Really interesting setup they have there, I had no idea. Seemingly Stack Exchange runs the actual infrastructure and provides compute/storage, but all the rest is operated by a separate 501(c)(3) nonprofit which at any time can pack up their stuff and migrate:
> Subject to Section 8, should MathOverflow wish to migrate its data outside of the Stack Exchange network, Stack Exchange shall, within thirty (30) days of receipt of a written request from MathOverflow, provide MathOverflow with a complete and current database that contains all the data necessary to recreate MathOverflow on MathOverflow's own servers and software. Following such transfer, Stack Exchange will cease all use of the MathOverflow database.
https://meta.stackexchange.com/questions/389811/moderation-s...
https://meta.stackexchange.com/questions/389922/june-2023-da...

** BRIEF 1 **
Rewrite the comment on MathOverflow's arrangement with Stack Exchange from "Really interesting setup" to "the MathOverflow database.", replacing "thirty (30) days" with "sixty (60) days".
** BRIEF 2 **
Answer these questions from the comment on MathOverflow's arrangement with Stack Exchange.
(a) What kind of organization operates everything besides the infrastructure, compute and storage?
(b) Within how many days of a written request must Stack Exchange provide the database?
(c) What will Stack Exchange do with the MathOverflow database after the transfer?
** BRIEF 3 **
Continue the comment on MathOverflow's arrangement with Stack Exchange from the point where it ends.
The rows come from a separate source.

Extracted data entries
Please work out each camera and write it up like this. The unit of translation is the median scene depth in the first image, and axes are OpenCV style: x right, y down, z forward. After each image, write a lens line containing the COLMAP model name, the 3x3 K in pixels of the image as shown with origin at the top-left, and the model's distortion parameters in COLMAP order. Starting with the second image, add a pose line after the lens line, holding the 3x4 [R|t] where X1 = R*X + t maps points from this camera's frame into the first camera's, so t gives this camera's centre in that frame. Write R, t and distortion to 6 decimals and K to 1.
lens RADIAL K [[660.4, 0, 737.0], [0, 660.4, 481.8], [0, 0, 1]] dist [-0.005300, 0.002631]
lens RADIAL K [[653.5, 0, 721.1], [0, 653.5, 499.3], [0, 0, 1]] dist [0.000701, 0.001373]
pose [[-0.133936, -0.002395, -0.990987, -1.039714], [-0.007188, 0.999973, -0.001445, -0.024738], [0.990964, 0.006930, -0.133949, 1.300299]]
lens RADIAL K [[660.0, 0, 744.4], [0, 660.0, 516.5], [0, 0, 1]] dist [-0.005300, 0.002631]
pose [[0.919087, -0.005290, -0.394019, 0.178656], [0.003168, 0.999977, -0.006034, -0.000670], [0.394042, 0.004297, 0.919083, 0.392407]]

** RESPONSE AREA 1 **
Really interesting setup they have there, I had no idea. Seemingly Stack Exchange runs the actual infrastructure and provides compute/storage, but all the rest is operated by a separate 501(c)(3) nonprofit which at any time can pack up their stuff and migrate:
> Subject to Section 8, should MathOverflow wish to migrate its data outside of the Stack Exchange network, Stack Exchange shall, within sixty (60) days of receipt of a written request from MathOverflow, provide MathOverflow with a complete and current database that contains all the data necessary to recreate MathOverflow on MathOverflow's own servers and software. Following such transfer, Stack Exchange will cease all use of the MathOverflow database.

** RESPONSE AREA 2 **
(a) A separate 501(c)(3) nonprofit.
(b) Within thirty (30) days.
(c) It will cease all use of the MathOverflow database.

** RESPONSE AREA 3 **
Considering the value they draw from the overflow communities, and thy threat they do provide (I've stopped using SO...) I do understand their reasoning.
Can someone give a TLDR of this “network wide dispute” and how MO has role in it that differs from others?
The platform decided that banning new users for sneezing like a bot was bad, and directed moderators to let auto-generated content slide
moderators want to protect their human-made database from the Borg and are being prevented from doing so, outcome is volunteers stop volunteering.